Our findings of significantly reduced TXNIP in late-stage PD present an interesting contrast with some existing research. For instance, Su et al. (2017) reported in a mouse model that TXNIP over-expression led to α-synuclein accumulation and dopaminergic neuron destruction by sensitizing cells to oxidative stress and impairing autophagy [9]. In 2020, Su et al. [45] used a mouse model of diabetes and observed an upregulation of TXNIP, which was associated with the downregulation of Parkinson’s disease-related genes and the regulation of mitophagy in PC12 cells. These apparent discrepancies highlight the possibility of a stage-dependent role for TXNIP in PD pathogenesis. It is plausible that an initial upregulation of TXNIP, as seen in some experimental models, might contribute to early pathological processes by exacerbating oxidative stress and protein aggregation, thereby initiating neuronal dysfunction. However, the significantly reduced TXNIP expression (both at the mRNA and protein levels) observed in our late-stage human PD cohort could represent an end-stage phenomenon. This reduction might be a consequence of widespread neuronal death; impaired cellular metabolism in the remaining, severely affected neurons; or a compensatory mechanism in response to chronic oxidative stress. This aligns with studies suggesting a biphasic or context-dependent role for TXNIP in various diseases [46,47]. Furthermore, the progressive loss of NM from dopaminergic neurons and its subsequent release into the surrounding tissue, as observed in PD progression [9], could directly contribute to the decreased detection of TXNIP protein if its stability or expression is intimately linked to the presence and integrity of NM granules. We can hypothesize a compensatory biological mechanism, although we cannot also exclude that the difference in species may have played a role, with murine models being used in the study of PD and in which the disease was induced [9,45,48]. The induction of the disease in murine models might lead to different considerations based on the histological evidence of the murine model compared to the human one.
The pathophysiology of PD is well-characterized by oxidative stress, mitochondrial dysfunction, and protein misfolding [49]. TXNIP’s established influence on redox homeostasis makes its dysregulation in PD particularly relevant. While a simplistic interpretation might suggest that reduced TXNIP would lead to less thioredoxin inhibition and, consequently, reduced oxidative stress, this notion is incongruent with the well-documented and pervasive oxidative burden in PD. Instead, the decreased TXNIP levels observed in our study likely reflect a complex cellular dysregulation. Compromised dopaminergic neurons in late-stage PD may be unable to maintain normal TXNIP expression due to metabolic exhaustion or severe cellular damage. Alternatively, the loss or alteration of critical cellular compartments, such as NM granules, which appear to be crucial for TXNIP function or localization in healthy neurons, could directly contribute to the observed reduction. This emphasizes that the loss of TXNIP in late-stage PD is not necessarily beneficial but rather an indicator of severe cellular compromise and a potential exacerbation of the oxidative imbalance. Our study further corroborates the established drastic decrease of dopaminergic neurons and NM in the SNpc of PD subjects, providing a robust anatomical context for our findings. The scattered NM observed in PD brain sections, likely remnants of degenerated neurons, aligns with the understanding of ongoing neuroinflammatory processes often found in regions with NM, further suggesting a complex interplay between neuronal degeneration, pigment release, and the local immune response.

**RECORDED INFORMATION**
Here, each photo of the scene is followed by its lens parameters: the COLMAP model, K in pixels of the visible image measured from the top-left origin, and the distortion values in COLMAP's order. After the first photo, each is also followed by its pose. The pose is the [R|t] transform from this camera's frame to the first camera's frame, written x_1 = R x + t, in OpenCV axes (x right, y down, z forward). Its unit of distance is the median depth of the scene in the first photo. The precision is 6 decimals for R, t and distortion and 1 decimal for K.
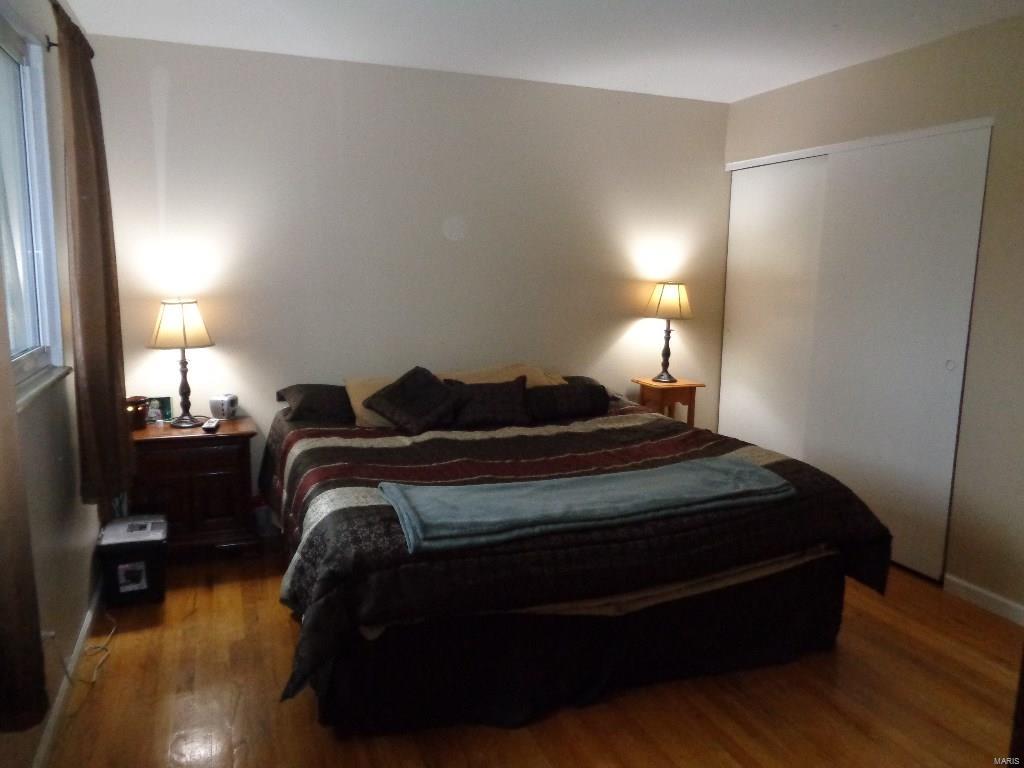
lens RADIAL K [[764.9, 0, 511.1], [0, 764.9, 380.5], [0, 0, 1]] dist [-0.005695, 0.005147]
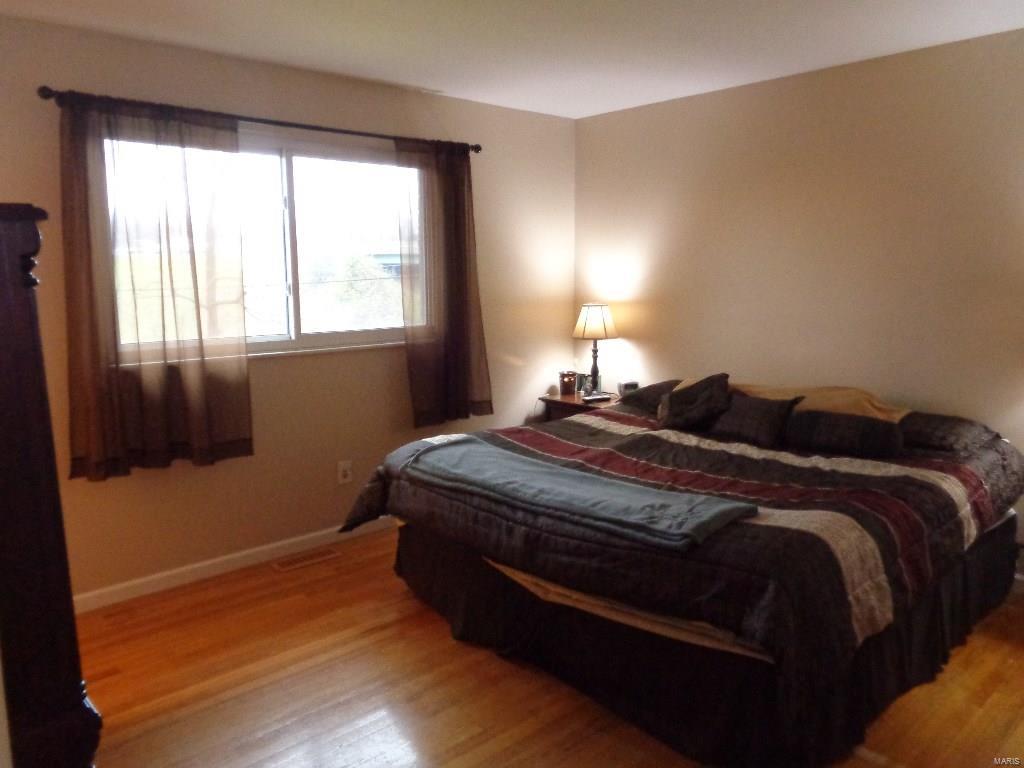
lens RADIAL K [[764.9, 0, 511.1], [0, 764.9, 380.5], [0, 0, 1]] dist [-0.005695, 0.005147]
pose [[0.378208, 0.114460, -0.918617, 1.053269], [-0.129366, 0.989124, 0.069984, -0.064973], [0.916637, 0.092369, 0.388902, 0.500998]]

**WHAT YOU SHOULD DO**
How would this sentence from the TXNIP passage read in Spanish: "These apparent discrepancies highlight the possibility of a stage-dependent role for TXNIP in PD pathogenesis." The data were taken from a separate source.

**ANSWER TO THIS TASK**
Estas aparentes discrepancias ponen de relieve la posibilidad de un papel de TXNIP dependiente del estadio en la patogénesis de la EP.